There's no denying, either, the widespread fascination that the Spanish Civil War continues to arouse amongst people who know the conflict only through books and films. After I came downstairs from the library archives I got into a conversation with a Basque couple who had decided to sneak in a visit to the museum before the end of their holiday in New Zealand. They had been fascinated to discover a place called Basque Park near the centre of Auckland, and wanted to know about the origins of the name; rather than fall into an embarrassed silence, I started raving on about Robert Ford's postcards. I told them about one card in particular, which showed the Republican flag overlaid with the banners of the Catalan anarchists and the Basque Country, in a display of anti-fascist unity.
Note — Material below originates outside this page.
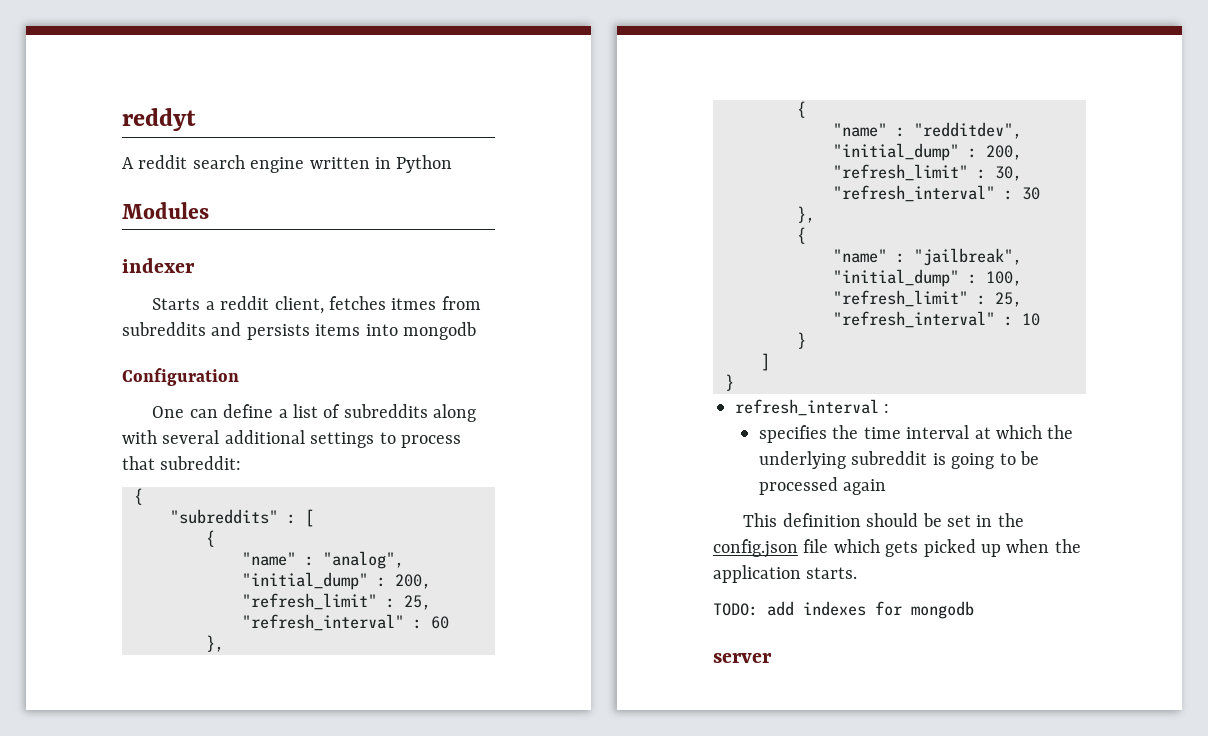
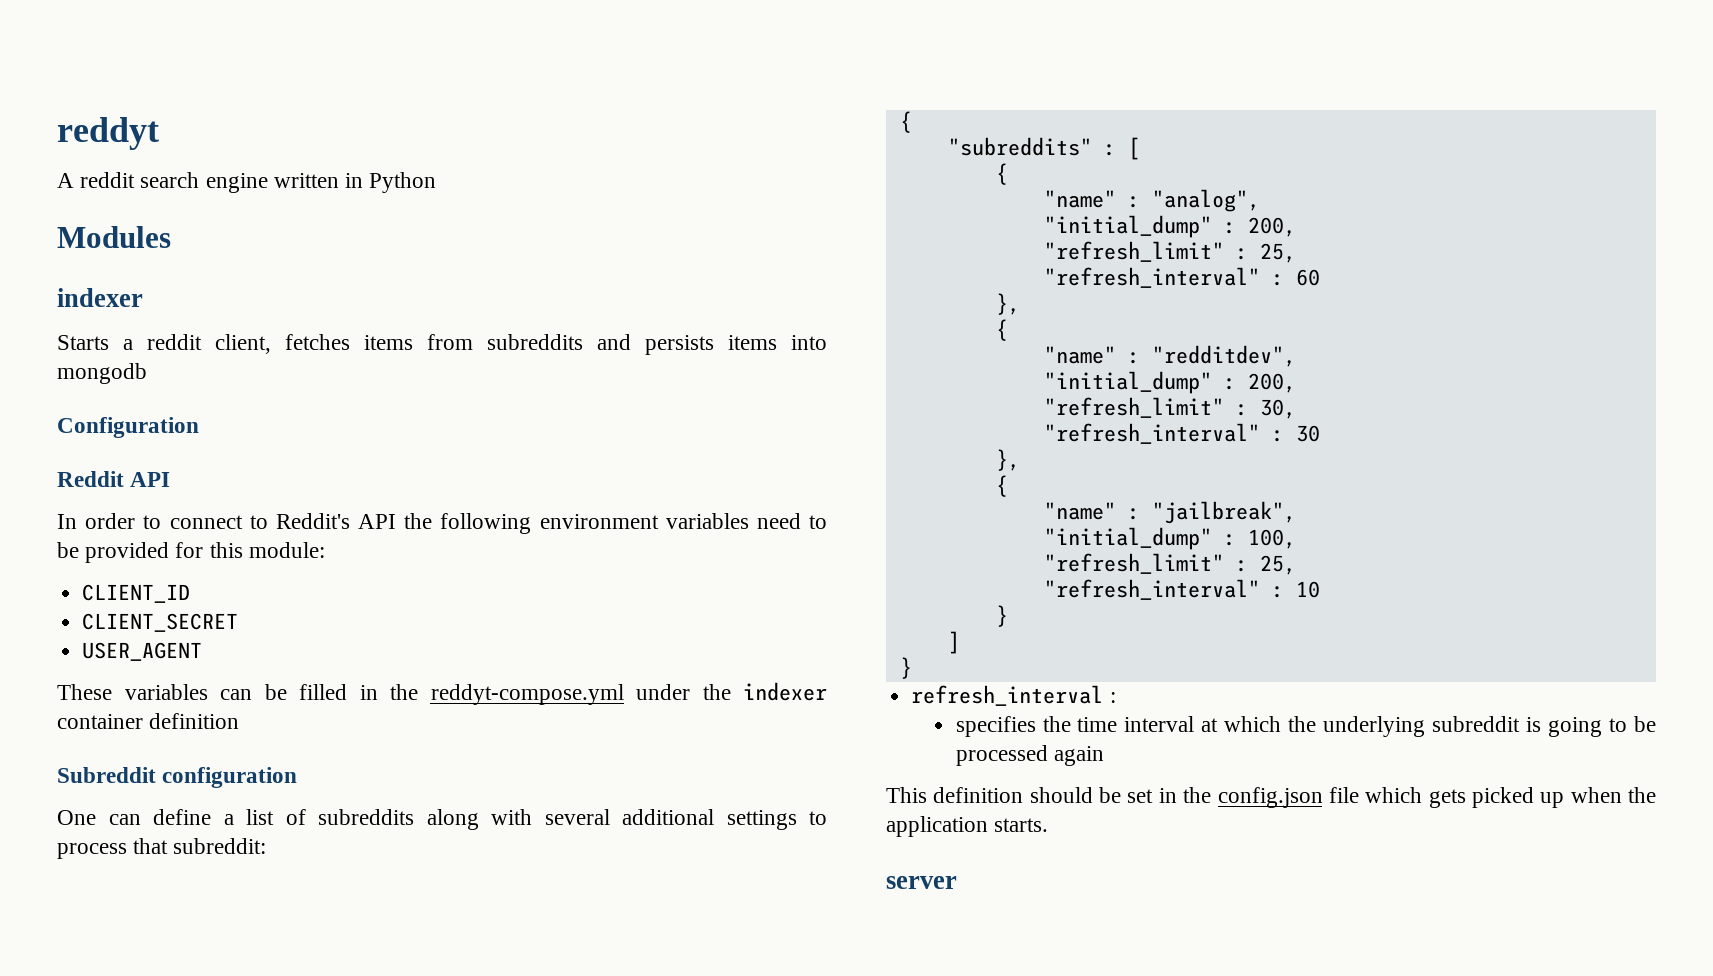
[391,298,437,310] itmes -> [364,335,413,350] items
(239, 377) none -> [57,471,171,487] [57,513,827,534] [57,542,325,563] [82,584,191,603] [82,613,239,632] [82,642,203,661] [57,682,827,705] [57,713,240,729] [57,767,298,788] // Reddit API // In order to connect to Reddit's API the following environment variables need to be provided for this module: // CLIENT_ID // CLIENT_SECRET // USER_AGENT // These variables can be filled in the reddyt-compose.yml under the indexer container definition // Subreddit configuration
[713,601,974,619] // TODO: add indexes for mongodb -> (1049, 825) none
I told the Basques how I'd momentarily mistaken their flag for a Union Jack, before remembering that their country had been a key part of the struggle against Franco and fascism. The Basques were amazed to learn that a museum in New Zealand held such a rare image, and even more amazed and impressed to learn about the young Kiwi men and women who defied their own government to travel across the world to fight fascism in Spain in the 1930s. Fortunately for me the visitors forgot all about the puzzle of Basque Park, pulled out a little video camera, and insisted I repeat the story of Robert Ford and the Kiwi connection with Spain's war on film.